Schrijfster Annelies Verbeke: ‘De gedachte “Doet het ertoe dat ik schrijf?” zat in mijn hoofd’

© Wannes Nimmegeers

In 2020 maakte Annelies Verbeke vanuit haar schrijfkamer een literaire wereldreis. Het verslag van die reis heet Treinen en kamers, een bundel waarin ze met vijftien verhalen reageert op evenveel literaire klassiekers van voor 1900.

Op de eerste bladzijde van Treinen en kamers lezen we: ‘De auteur probeert zich zo ongemerkt mogelijk weer in te graven, wrijft een handvol aarde langzaam over de plek waar haar hart zit, discreet maar daarom niet minder melodramatisch.’ Met uw schrijfkunst gaat het goed, maar hoe gaat het met u?

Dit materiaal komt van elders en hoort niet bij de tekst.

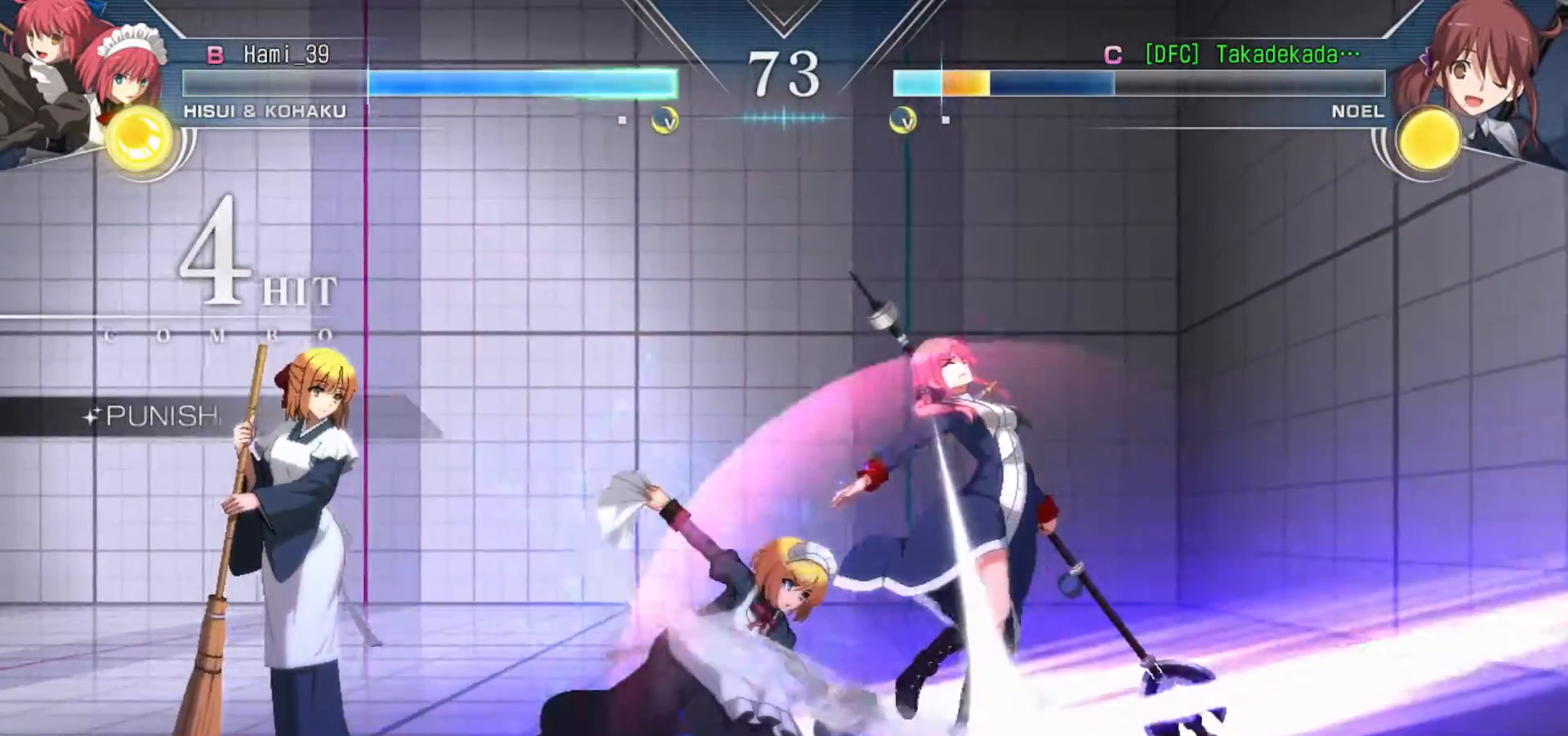
{"buttons": [], "left_stick": "down-right", "events": []}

Annelies Verbeke: Ik heb me een poos minder goed gevoeld. Teleurstelling, malaise, uitputting, pijn om dingen waar ik liever niet op inga maar die een mens even doen wankelen. De gedachte ‘Doet het ertoe dat ik schrijf?’ had zich in mijn hoofd genesteld.’ Soldaat Verbeke wilde deserteren.

Was schrijven de remedie?

Verbeke: Zoals altijd, ja. Ik wilde me met een ruimere literaire wereld verbinden, troost zoeken bij voorgangers. Met vijftien klassiekers als uitgangspunt heb ik een bundel geschreven – ja, wéér een verhalenbundel: pure commerciële zelfmoord (lacht) – met als rode draad: vandaag zorgen voor elkaar, of dat toch proberen. En door afwisselend de ik- en jij-vorm te gebruiken, wilde ik de lezer meenemen in die poging.

Het eerste verhaal is een verkorte versie van Deserteren, een novelle over hoogsensitiviteit die ik in 2019 in opdracht van Te Gek!? heb geschreven. Mijn uitgangspunt was Goethes Het lijden van de jonge Werther uit 1774. Ik heb ook Thomas Manns Lotte in Weimar gelezen: daarin ontmoet Goethe zijn oude vlam Charlotte Buff-Kestner, de vrouw die Werther zou inspireren. In het verhaal nodig ik de auteurs en hun hoofdfiguren uit bij me thuis voor een therapeutisch kringgesprek.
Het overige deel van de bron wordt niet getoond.